What is needed
Return each line of the listing that follows in which the string "следующего" can be found.
Supplied data START
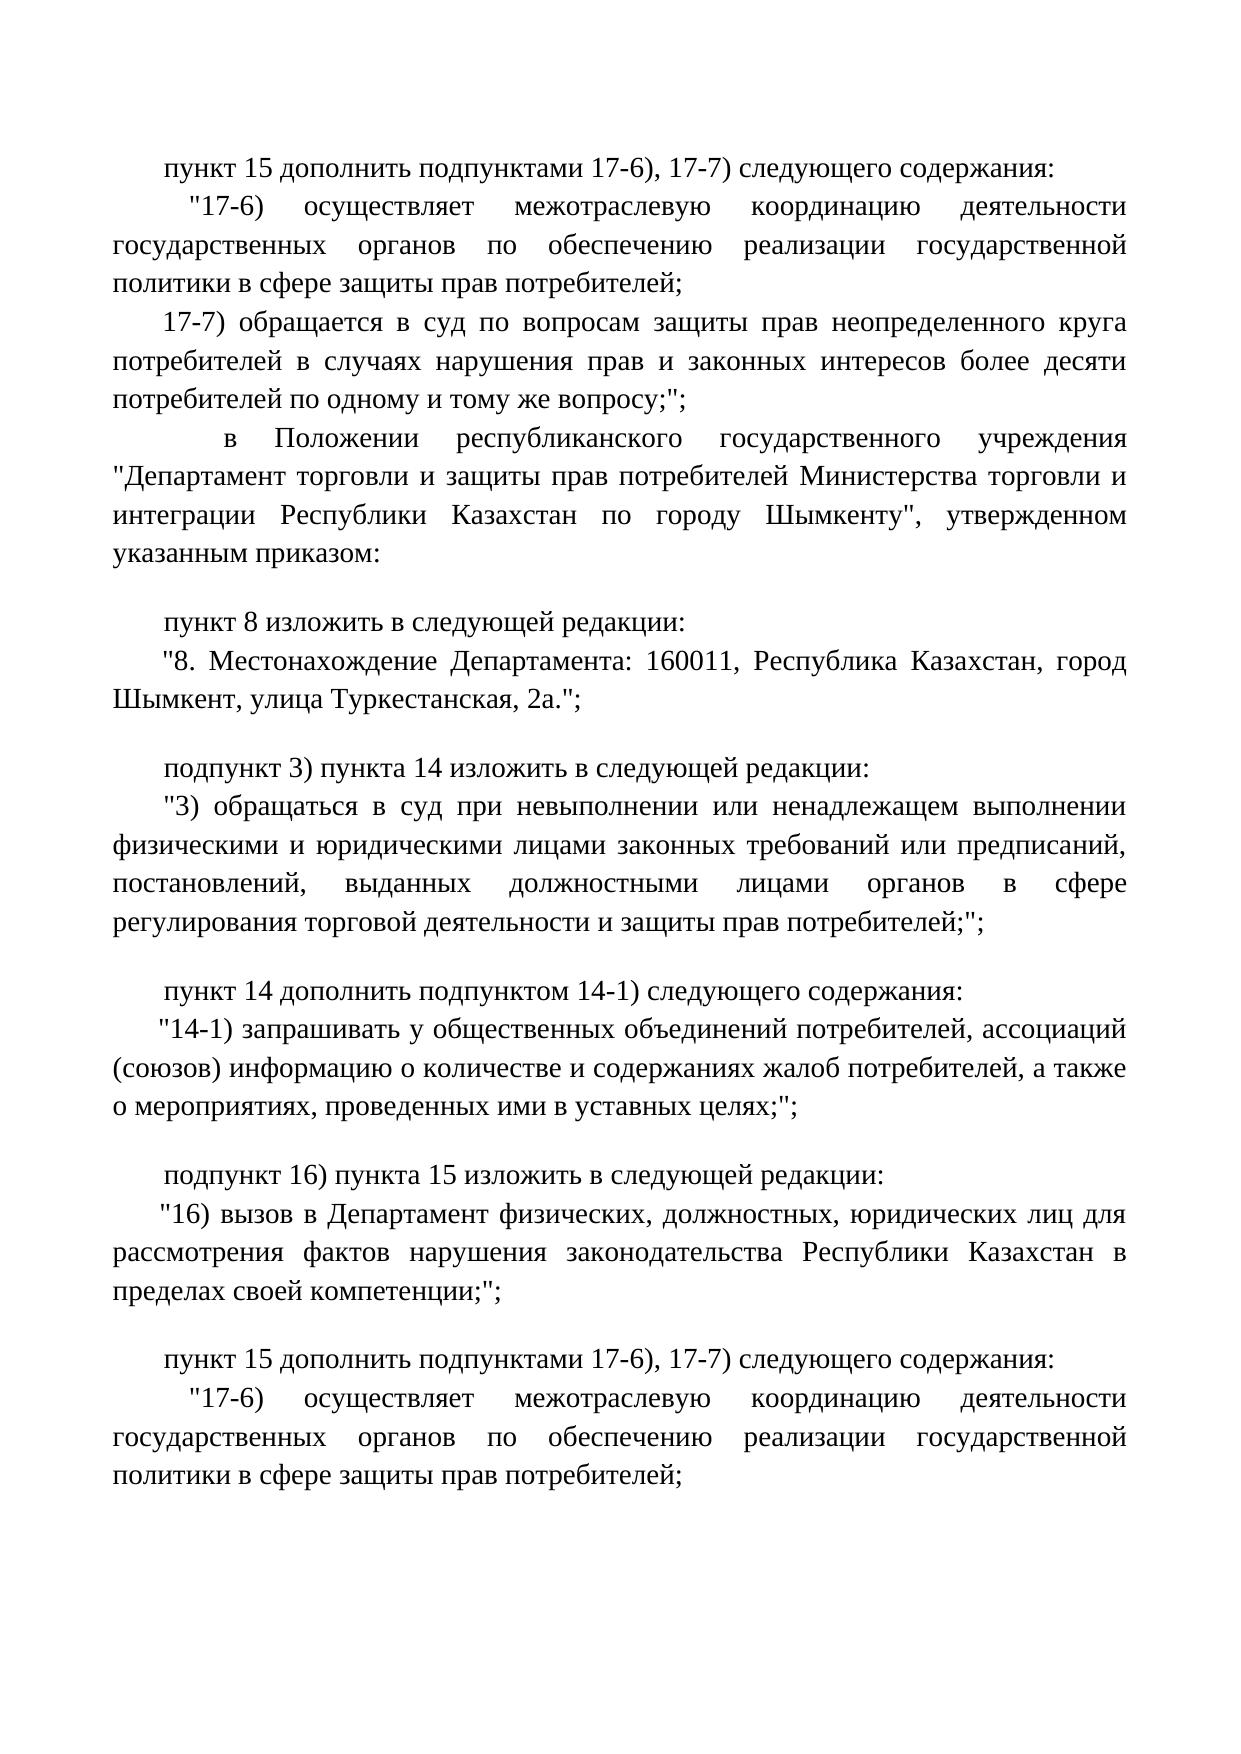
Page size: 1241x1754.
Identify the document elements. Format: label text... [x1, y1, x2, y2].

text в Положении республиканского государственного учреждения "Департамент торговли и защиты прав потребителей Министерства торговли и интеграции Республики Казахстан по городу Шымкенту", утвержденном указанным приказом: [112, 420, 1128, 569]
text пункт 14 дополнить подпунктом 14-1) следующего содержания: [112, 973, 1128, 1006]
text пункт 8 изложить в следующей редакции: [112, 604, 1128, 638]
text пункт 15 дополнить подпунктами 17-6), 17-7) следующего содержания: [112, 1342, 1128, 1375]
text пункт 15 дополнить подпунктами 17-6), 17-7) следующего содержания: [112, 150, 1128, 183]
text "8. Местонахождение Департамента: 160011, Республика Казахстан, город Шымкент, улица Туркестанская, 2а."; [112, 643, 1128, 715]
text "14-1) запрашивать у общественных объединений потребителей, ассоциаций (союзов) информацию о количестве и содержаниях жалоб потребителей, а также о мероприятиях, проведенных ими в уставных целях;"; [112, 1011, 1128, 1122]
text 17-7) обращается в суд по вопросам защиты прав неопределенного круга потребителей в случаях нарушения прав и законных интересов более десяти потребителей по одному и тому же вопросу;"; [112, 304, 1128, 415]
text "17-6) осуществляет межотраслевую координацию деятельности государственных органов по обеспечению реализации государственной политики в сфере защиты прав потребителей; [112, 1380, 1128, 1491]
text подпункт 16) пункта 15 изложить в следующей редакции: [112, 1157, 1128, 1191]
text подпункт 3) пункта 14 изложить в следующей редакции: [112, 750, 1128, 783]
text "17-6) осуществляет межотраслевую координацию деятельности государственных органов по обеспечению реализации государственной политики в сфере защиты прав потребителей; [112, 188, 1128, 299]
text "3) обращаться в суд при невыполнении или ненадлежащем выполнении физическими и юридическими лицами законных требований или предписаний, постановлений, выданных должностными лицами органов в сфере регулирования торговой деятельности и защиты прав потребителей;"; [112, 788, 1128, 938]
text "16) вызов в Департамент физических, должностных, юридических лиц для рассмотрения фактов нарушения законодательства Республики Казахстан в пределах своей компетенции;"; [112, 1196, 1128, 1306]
Supplied data END
Problem solution
text пункт 14 дополнить подпунктом 14-1) следующего содержания: [112, 973, 1128, 1006]
text пункт 15 дополнить подпунктами 17-6), 17-7) следующего содержания: [112, 1342, 1128, 1375]
text пункт 15 дополнить подпунктами 17-6), 17-7) следующего содержания: [112, 150, 1128, 183]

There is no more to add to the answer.